● **Dataset records**:
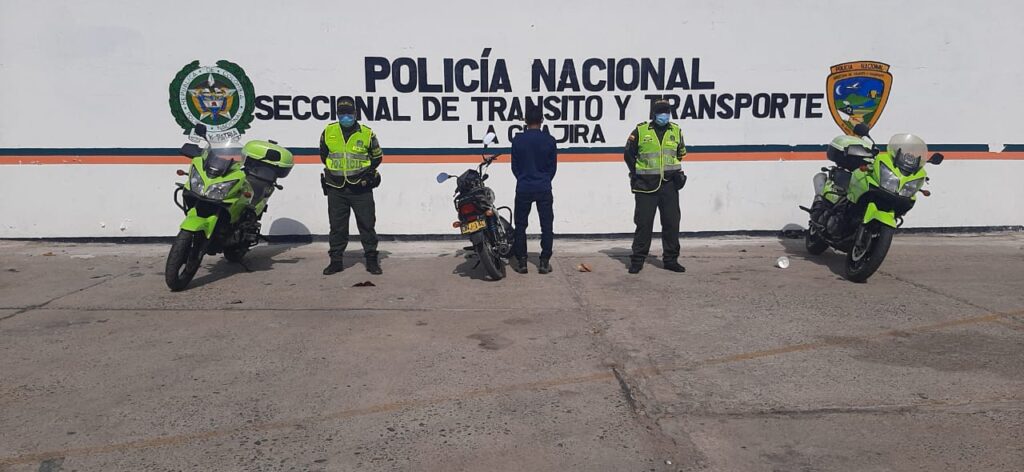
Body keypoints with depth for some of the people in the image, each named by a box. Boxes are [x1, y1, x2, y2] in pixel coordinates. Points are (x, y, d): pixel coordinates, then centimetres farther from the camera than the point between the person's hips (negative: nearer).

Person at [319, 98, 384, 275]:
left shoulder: (367, 133, 1)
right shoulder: (328, 132, 5)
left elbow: (377, 157, 12)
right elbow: (323, 155, 20)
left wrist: (366, 171, 3)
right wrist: (335, 169, 12)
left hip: (361, 188, -1)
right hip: (336, 189, 2)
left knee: (367, 224, 2)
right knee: (337, 227, 7)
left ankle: (372, 260, 12)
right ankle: (336, 261, 17)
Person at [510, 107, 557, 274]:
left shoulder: (518, 140, -5)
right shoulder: (549, 140, -5)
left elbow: (514, 166, 3)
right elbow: (553, 166, 3)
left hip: (523, 189, 0)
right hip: (544, 189, 0)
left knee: (520, 225, 9)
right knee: (546, 225, 8)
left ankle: (521, 262, 9)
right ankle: (544, 262, 7)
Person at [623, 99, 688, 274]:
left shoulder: (676, 131, 8)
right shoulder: (640, 131, -2)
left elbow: (680, 153, 23)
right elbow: (628, 154, 7)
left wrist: (674, 171, 12)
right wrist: (637, 174, 3)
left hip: (669, 184, 3)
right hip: (646, 185, -3)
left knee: (671, 222, 5)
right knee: (643, 223, -1)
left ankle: (671, 259, 16)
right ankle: (637, 260, 9)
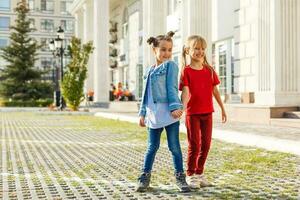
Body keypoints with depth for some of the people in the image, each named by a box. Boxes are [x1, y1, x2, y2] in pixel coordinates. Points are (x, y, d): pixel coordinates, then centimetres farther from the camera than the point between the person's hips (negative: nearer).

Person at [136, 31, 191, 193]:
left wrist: (175, 107, -20)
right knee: (152, 147, 11)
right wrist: (143, 113, 15)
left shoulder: (170, 65, 0)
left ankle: (180, 177, 14)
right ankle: (145, 177, 20)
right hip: (153, 115, 4)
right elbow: (146, 94, 18)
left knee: (174, 146, 2)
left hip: (170, 113, -4)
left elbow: (172, 88, -10)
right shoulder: (149, 71, 17)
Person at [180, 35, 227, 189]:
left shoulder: (209, 70, 5)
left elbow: (215, 90, 12)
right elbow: (185, 92, -20)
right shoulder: (186, 71, -8)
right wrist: (182, 107, -36)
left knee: (206, 144, 9)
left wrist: (223, 108, 14)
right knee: (194, 145, 0)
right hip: (192, 113, -4)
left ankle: (199, 173, 24)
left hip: (207, 112, 5)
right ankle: (190, 175, 15)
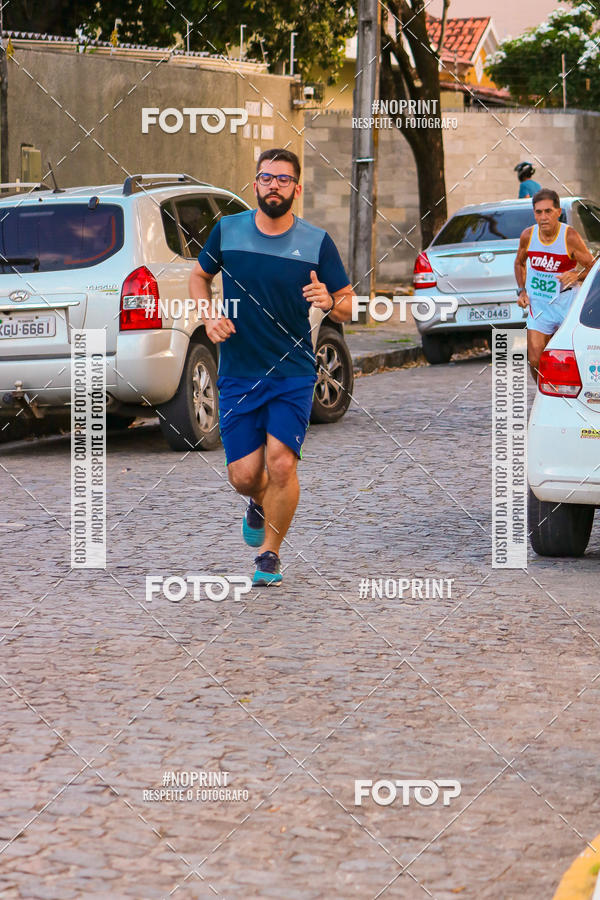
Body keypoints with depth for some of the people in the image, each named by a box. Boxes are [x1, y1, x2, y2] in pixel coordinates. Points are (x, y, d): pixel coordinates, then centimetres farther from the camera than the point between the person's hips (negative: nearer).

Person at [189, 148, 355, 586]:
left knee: (281, 463, -15)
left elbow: (349, 307, 2)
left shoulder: (318, 242, -3)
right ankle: (261, 503, 36)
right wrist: (209, 315, -1)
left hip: (293, 373, -1)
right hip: (238, 374, 1)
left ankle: (270, 551, 7)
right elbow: (199, 276, 17)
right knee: (244, 475, -2)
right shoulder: (227, 230, 0)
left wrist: (329, 303, -21)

● **Task details**: Scan the lines above for the word "elbow", then copy each line that has it.

● **Response to this task**:
left elbow: (377, 157, 12)
right elbow: (323, 155, 20)
left elbow: (514, 166, 3)
right elbow: (553, 166, 3)
left elbow: (680, 153, 23)
right elbow: (628, 154, 7)
right elbow: (146, 94, 18)
left elbow: (172, 88, -10)
left elbow: (215, 90, 12)
right elbow: (185, 92, -20)
left elbow: (349, 307, 2)
right elbow: (199, 276, 17)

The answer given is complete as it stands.